If AI detects a cell site isn't functioning properly, it will signal another tower to pick up the slack. If one area is experiencing a high volume of usage, AI will trigger lower-use cell sites to ensure that speed isn't compromised.

A "perfect marriage" of AI, ML and SDN will help enable the speeds and low latency of 5G, according to Gilbert.

"I'm really excited about this because really it's the data behind this infrastructure, behind this transformation, is what's really going to open up a lot of opportunities," Gilbert said.

Gilbert said AT&T is testing the use of flying drones in New Jersey. The drones fly around cell sites and AT&T's premises testing and validating the RF signals, and testing whether the cell itself is functional.

"Is there rust? Are the wires connected? Is there dirt, which is one of the primary reasons why some of these cells malfunction, etc.," Gilbert said "We're doing that with purely drones where the intelligence is sitting at the edge. The drones simply have video capabilities to take video in real time. We're able to diagnose whether humans really are required to go and climb the radio cell site."

AT&T is also researching using AI to define policies that are currently set by systems and employees. AI and the data analytics tell AT&T if if any of the policies have conflicts prior to defining them.

AT&T is using AI to load balance traffic, such as video, on its network and use machine learning to detect congestion on small cells on 5G networks before it happens. By putting intelligence closer to the edge, AT&T is starting to load balance traffic across these small cells and move traffic around when needed.

AI, data and open source, mainly ONAP, are used to for operation automation in AT&T's networks.

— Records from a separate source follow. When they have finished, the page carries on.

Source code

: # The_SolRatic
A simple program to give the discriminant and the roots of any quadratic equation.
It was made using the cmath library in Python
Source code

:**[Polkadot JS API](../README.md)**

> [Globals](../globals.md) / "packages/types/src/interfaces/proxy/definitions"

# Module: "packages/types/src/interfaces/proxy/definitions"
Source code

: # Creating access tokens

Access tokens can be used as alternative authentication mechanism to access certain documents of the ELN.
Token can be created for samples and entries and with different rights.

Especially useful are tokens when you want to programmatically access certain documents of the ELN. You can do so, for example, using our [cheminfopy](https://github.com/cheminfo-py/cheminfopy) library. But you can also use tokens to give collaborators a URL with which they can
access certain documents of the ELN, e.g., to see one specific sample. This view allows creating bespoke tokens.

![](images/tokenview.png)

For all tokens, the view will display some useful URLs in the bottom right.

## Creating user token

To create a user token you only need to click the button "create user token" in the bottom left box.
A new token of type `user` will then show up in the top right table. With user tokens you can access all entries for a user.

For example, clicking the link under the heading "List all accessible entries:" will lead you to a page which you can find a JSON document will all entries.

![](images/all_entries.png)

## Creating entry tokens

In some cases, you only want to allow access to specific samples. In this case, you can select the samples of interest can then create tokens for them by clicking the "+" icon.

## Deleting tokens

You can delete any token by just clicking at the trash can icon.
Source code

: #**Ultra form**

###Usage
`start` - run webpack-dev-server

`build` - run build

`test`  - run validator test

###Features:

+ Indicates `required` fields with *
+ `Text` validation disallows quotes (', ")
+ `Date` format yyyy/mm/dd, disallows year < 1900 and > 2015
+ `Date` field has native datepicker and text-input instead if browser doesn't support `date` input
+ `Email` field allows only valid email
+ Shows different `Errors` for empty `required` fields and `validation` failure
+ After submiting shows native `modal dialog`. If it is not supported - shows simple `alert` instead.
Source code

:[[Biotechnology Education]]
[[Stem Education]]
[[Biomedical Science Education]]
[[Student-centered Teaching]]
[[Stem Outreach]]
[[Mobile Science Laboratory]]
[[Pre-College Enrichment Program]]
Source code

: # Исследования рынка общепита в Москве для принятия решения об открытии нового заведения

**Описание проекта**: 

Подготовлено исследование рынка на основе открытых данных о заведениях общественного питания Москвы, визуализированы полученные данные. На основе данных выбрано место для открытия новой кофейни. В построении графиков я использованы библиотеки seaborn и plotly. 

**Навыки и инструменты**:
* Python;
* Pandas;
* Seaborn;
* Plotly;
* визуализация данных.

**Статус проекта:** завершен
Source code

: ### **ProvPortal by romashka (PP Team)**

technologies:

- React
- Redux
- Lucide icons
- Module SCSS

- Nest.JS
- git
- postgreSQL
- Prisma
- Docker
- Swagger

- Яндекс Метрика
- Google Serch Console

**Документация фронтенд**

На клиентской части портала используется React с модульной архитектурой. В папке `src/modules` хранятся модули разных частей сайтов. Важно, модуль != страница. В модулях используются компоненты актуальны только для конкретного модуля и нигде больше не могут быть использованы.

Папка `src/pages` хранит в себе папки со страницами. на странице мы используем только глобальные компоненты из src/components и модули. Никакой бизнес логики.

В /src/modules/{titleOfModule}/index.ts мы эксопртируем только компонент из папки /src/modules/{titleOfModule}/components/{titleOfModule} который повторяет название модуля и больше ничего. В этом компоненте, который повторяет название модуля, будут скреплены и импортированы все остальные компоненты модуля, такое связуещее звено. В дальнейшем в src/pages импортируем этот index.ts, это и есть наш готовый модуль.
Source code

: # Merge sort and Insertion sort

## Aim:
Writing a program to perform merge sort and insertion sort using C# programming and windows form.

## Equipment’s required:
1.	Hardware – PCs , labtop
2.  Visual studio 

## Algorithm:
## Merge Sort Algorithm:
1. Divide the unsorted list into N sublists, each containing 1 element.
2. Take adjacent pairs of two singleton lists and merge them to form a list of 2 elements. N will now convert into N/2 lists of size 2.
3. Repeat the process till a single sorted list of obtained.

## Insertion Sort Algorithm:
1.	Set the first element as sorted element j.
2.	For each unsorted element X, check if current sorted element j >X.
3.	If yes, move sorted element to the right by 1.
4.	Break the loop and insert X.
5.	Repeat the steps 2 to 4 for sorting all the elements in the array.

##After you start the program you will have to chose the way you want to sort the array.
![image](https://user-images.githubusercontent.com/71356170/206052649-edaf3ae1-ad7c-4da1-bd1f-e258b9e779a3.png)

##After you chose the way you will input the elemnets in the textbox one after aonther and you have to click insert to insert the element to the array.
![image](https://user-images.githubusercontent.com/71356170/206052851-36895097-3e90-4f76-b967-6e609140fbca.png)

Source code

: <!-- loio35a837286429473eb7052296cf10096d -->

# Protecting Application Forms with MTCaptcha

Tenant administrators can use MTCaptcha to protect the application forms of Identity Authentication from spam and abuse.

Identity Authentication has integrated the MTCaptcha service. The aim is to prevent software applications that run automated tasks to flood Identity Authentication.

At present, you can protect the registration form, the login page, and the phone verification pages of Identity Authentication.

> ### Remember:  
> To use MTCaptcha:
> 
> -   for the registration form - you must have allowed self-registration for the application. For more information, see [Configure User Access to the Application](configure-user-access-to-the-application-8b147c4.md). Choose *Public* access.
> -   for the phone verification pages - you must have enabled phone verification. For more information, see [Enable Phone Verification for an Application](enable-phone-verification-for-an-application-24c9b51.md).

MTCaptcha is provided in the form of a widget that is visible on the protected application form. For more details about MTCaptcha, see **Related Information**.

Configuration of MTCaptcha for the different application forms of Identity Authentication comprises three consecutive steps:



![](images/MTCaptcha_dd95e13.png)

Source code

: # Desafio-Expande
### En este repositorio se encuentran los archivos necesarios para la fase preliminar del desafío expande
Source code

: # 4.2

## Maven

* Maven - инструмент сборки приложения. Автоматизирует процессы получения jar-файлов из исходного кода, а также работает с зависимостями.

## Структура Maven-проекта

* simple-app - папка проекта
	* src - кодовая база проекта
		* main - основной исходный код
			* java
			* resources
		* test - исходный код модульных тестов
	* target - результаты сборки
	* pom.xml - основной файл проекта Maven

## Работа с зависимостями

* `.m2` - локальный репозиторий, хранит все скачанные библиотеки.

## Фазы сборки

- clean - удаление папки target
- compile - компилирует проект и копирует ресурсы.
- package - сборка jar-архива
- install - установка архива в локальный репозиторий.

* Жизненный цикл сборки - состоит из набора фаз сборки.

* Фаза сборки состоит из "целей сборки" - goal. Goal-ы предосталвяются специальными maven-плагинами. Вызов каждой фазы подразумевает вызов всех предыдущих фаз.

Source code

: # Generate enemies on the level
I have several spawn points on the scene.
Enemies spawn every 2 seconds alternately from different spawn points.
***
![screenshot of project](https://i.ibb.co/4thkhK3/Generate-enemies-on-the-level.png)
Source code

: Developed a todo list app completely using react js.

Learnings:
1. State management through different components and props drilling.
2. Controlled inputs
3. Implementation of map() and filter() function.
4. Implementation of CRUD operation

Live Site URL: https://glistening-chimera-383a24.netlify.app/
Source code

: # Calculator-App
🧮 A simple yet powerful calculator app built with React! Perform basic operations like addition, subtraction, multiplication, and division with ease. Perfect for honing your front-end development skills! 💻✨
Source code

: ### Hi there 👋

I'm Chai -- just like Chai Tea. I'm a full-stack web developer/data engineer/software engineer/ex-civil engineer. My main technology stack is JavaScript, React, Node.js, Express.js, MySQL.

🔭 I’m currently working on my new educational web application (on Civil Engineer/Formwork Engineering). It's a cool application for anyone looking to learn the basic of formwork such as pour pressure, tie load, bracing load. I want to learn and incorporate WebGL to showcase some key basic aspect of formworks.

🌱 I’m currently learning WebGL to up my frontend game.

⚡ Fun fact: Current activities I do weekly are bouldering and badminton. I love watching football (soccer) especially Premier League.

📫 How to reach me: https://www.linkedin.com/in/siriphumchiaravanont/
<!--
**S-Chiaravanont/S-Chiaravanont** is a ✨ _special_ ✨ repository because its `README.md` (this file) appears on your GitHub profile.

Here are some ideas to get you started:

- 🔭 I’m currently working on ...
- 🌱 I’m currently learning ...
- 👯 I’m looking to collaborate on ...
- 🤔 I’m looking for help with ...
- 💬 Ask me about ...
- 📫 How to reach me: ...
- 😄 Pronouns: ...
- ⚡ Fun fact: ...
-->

"Clearly, our biggest cost is in planning, design, installing the network, and also maintaining the network and securing the network," Gilbert said. "So, we have built these templates of intelligent agents. These are nothing more than closed-loop systems. Closed loop systems that capture data that can be configured for different problems. We push those in our network to collect data."

AI will also help enable SLAs from networking slicing offerings to AT&T's customers. AI is being pushed into customer premises, such as IoT sensors in a factory. AI can remove malfunctioning IoT sensor in milliseconds, according to Gilbert.

While AI is playing a key role in the core network and the RAN, Gilbert said "There's a lot of intelligence that needs to happen closer and closer to the edge."